*Extracted records:*
==============================
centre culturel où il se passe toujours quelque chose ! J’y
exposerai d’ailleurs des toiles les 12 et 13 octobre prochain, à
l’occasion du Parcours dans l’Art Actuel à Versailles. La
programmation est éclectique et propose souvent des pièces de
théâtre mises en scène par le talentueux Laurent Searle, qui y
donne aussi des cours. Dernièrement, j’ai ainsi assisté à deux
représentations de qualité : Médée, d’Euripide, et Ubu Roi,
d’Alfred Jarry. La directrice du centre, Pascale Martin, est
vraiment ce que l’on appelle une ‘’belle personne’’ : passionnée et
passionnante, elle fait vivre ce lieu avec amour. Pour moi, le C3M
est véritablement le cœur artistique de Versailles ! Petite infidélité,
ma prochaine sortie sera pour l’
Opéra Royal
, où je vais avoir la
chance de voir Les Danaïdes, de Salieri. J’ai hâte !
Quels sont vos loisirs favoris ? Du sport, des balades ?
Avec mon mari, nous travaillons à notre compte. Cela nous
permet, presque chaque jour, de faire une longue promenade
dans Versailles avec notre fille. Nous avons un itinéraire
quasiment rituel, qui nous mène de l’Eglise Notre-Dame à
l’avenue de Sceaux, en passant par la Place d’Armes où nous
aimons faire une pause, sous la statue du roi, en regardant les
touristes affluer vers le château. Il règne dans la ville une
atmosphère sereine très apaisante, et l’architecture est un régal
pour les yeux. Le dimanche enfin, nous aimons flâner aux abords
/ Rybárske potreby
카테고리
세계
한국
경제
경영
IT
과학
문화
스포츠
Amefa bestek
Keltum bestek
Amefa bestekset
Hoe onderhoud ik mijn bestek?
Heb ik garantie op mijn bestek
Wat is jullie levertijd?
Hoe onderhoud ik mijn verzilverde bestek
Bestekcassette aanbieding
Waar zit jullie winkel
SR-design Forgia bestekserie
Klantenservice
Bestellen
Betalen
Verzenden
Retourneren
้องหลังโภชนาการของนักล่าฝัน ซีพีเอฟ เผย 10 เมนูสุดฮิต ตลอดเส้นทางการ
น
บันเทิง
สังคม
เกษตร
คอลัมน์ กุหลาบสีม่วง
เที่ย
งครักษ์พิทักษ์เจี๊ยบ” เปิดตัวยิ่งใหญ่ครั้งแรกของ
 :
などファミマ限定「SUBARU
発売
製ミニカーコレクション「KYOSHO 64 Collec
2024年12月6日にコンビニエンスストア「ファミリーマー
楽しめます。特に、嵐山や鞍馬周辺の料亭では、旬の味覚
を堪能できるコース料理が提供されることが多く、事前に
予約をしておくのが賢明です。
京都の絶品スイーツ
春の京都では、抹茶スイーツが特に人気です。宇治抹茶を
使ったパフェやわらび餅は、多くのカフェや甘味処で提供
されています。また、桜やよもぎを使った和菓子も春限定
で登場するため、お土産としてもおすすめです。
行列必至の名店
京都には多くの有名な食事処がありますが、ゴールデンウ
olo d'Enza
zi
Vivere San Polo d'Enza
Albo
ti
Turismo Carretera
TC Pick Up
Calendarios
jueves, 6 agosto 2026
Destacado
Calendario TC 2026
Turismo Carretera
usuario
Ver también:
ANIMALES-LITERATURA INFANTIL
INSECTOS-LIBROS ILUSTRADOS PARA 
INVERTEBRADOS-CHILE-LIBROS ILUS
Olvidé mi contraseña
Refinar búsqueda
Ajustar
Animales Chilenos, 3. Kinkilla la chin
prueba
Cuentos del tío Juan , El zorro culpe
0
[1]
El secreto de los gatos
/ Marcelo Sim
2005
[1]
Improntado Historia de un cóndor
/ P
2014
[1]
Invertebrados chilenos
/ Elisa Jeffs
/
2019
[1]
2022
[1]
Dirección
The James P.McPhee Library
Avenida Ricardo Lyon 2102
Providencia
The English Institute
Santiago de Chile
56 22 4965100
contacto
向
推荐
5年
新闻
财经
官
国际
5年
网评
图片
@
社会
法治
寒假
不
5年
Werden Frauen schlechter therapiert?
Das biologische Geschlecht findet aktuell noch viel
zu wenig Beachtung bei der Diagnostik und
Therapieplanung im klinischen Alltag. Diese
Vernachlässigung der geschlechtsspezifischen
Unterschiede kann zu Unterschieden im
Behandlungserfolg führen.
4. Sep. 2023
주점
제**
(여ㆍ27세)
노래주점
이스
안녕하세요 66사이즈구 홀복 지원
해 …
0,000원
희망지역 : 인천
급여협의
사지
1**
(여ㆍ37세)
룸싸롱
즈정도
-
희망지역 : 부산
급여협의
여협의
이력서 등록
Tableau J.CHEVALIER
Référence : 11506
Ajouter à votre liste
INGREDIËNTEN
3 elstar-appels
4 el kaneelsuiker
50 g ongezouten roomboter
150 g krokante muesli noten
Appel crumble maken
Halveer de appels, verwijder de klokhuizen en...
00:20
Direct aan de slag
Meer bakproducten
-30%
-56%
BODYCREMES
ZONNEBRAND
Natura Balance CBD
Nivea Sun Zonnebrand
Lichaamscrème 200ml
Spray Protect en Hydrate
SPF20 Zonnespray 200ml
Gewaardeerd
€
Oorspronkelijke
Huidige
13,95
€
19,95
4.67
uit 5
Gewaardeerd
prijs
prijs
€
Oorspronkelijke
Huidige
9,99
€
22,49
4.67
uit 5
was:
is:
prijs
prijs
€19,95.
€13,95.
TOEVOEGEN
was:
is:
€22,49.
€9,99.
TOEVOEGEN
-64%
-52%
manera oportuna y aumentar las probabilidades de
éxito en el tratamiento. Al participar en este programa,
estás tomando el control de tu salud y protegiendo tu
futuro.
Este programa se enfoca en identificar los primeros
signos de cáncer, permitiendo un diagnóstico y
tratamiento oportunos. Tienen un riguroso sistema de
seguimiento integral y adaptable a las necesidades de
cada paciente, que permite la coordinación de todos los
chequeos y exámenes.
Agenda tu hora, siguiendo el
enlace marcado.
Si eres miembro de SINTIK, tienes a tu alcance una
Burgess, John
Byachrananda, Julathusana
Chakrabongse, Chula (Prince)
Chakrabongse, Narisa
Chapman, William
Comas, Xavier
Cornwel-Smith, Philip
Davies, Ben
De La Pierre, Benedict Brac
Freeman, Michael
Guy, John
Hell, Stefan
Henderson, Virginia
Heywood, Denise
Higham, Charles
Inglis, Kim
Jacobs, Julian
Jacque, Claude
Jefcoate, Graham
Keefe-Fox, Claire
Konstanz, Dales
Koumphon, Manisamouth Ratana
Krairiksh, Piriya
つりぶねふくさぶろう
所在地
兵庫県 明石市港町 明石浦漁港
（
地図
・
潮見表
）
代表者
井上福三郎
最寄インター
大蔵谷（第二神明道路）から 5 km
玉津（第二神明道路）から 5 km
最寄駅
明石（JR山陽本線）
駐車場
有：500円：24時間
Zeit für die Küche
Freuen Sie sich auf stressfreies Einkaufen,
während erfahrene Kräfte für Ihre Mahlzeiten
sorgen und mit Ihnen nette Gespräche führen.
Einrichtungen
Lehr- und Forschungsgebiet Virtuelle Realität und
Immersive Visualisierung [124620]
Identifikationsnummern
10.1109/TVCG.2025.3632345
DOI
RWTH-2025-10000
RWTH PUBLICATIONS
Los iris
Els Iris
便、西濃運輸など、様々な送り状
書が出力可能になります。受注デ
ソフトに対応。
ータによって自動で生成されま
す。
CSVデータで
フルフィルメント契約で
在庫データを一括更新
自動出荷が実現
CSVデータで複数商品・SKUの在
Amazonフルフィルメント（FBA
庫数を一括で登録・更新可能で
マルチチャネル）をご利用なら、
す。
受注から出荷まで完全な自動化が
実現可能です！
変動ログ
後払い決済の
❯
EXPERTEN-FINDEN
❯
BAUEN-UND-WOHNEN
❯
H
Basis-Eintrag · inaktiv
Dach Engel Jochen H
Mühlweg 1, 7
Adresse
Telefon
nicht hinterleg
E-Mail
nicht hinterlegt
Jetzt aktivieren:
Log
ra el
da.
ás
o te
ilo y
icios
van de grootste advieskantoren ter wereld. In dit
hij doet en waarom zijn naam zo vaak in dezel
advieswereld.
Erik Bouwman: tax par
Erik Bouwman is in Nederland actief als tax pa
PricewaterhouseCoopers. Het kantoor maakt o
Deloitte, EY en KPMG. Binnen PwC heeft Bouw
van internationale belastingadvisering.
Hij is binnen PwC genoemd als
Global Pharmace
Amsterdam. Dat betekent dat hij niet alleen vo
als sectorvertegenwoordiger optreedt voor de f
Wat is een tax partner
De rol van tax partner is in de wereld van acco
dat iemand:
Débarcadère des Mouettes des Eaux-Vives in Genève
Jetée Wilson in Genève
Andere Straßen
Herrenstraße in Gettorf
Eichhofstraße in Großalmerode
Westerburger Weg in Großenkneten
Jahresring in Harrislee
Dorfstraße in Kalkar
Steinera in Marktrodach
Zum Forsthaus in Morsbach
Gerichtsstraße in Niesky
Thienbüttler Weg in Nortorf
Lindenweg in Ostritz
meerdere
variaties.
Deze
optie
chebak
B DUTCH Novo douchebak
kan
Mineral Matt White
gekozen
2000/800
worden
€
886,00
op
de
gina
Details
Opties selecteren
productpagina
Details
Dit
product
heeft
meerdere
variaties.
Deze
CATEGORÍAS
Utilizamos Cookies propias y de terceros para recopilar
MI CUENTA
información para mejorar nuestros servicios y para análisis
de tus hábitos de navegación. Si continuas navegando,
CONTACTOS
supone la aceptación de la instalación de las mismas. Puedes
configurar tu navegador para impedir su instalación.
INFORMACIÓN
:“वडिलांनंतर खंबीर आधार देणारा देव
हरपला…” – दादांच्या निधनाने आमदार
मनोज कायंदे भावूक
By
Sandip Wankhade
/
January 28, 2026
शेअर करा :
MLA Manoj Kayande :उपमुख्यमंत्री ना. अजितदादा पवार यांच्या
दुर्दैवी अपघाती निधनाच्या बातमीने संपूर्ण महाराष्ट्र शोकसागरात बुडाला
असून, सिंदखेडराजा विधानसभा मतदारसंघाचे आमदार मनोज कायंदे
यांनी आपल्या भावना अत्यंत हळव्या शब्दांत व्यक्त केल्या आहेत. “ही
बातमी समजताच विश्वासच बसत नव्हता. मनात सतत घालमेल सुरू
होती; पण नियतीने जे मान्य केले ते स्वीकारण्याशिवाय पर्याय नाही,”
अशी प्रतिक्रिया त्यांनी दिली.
==============================
*Task item:*
Beginning at the first line of the data above, retype each line until you reach the line containing "théâtre mises en", and include that one too. Add nothing else.

*Response to the exercise:*
centre culturel où il se passe toujours quelque chose ! J’y
exposerai d’ailleurs des toiles les 12 et 13 octobre prochain, à
l’occasion du Parcours dans l’Art Actuel à Versailles. La
programmation est éclectique et propose souvent des pièces de
théâtre mises en scène par le talentueux Laurent Searle, qui y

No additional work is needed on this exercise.